The rollout of the National Broadband Network, and the interventions of schools and state governments during the COVID lockdowns, have connected many students. But, Preston says, that is not enough.

“Digital inclusion requires ‘digital ability’ as well as access to affordable and appropriate hardware and software. Digital ability requires skills, knowledge, confidence and a sense of control when using information technology and the internet.

“That takes resources and time to develop, and (without it) there cannot be successful, digitally based learning away from school, whether it is remote learning, homework or independent study.

Preston says students and their parents and carers who have not had extensive internet experience have been delayed in developing digital skills and confidence. “They are very disadvantaged relative to their peers who have had broadband internet at home for some time.

“The more that digital work becomes the norm, even if not formally required by schools, the more those without digital inclusion at home are disadvantaged.”

Poverty and family instability are key factors in the digital divide. Among families in the bottom third of incomes, 9 per cent of public school students had no home internet, compared to 1 per cent in the highest third. For the 19 per cent who moved home in the past year, the figure rose to 11 per cent.

These disadvantages inevitably fall most heavily on students in the government school sector. The proportion of state school students without internet access – 5 per cent – is more than double that of students in the Catholic and independent sectors

Among Aboriginal and Torres Strait Islander students, 21 per cent have no access at home, rising to an alarming 45 per cent in the Northern Territory.

Preston’s research indicates the scale of the problem, but detailed data to inform action remains lacking. What is needed is school-by-school data to identify which students are falling through the cracks and what intervention is needed to create something approaching a level playing field.

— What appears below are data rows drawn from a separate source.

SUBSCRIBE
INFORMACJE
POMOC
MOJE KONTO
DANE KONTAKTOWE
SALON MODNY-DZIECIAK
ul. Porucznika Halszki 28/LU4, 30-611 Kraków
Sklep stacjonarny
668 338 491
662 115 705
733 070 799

The AEU is calling for a “digital equity audit” to identify the hardware, software, training and development required to give schools and educators the capacity to provide extra learning support for students.

So far, the federal government has shown little interest in addressing the issue. Loans to students of laptops and dongles by states and territories such as Victoria and New South Wales, provide a stop-gap measure.

“There is a strong role for the Commonwealth to play here and provide recurrent funding for schools,” Haythorpe says.

“It all requires money. But for us this is about inequality at every level.

Getting connected

When Thomas’s Sydney-based primary/secondary school switched to home learning, his mother Merrily says things got tricky. “The library wasn’t open – and you couldn’t exactly sit around in a shopping centre,” she says.

The family was already struggling financially when the pandemic hit and Merrily is a full-time carer for her own mother. Their experience highlights how the digital divide is about more than just having the right equipment.

“We have a laptop,” she says. “I saved and saved and went without so he could have it. But the data plans are expensive. Trying to fund Wi-Fi for him was almost impossible.”

Merrily says she also found it difficult to help Thomas with his schoolwork because her own education was limited.

“I wanted Thomas to have a good education because I ended up having to drop out of school. COVID-19 has made it very hard
for students.”

Help came through children’s charity The Smith Family which, through sponsorship, has helped Thomas get connected to the internet and provided other support.

The Smith Family reports that around one quarter of the 50,000 children sponsored through its Learning for Life program have no internet access at home.